= Transcribed page contents =
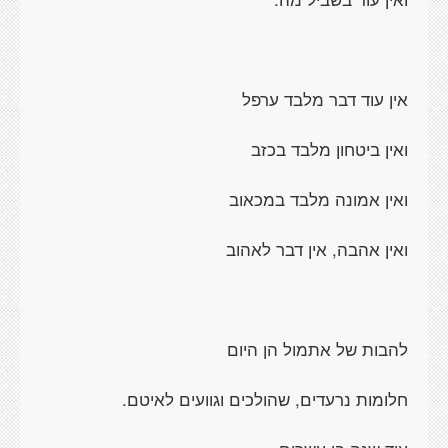
אין עוד דבר מלבד ערפל
ואין ביטחון מלבד בכזב
ואין אמונה מלבד במכאוב
ואין אהבה, אין דבר לאהוב
להבות של אתמול הן היום
חלומות נרעדים, שהולכים וגוועים לאיטם.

= AIM OF THE TASK =
Copy out the text from the records word for word, without the pictures.

= EXERCISE RESULT =
אין עוד דבר מלבד ערפל
ואין ביטחון מלבד בכזב
ואין אמונה מלבד במכאוב
ואין אהבה, אין דבר לאהוב
להבות של אתמול הן היום
חלומות נרעדים, שהולכים וגוועים לאיטם.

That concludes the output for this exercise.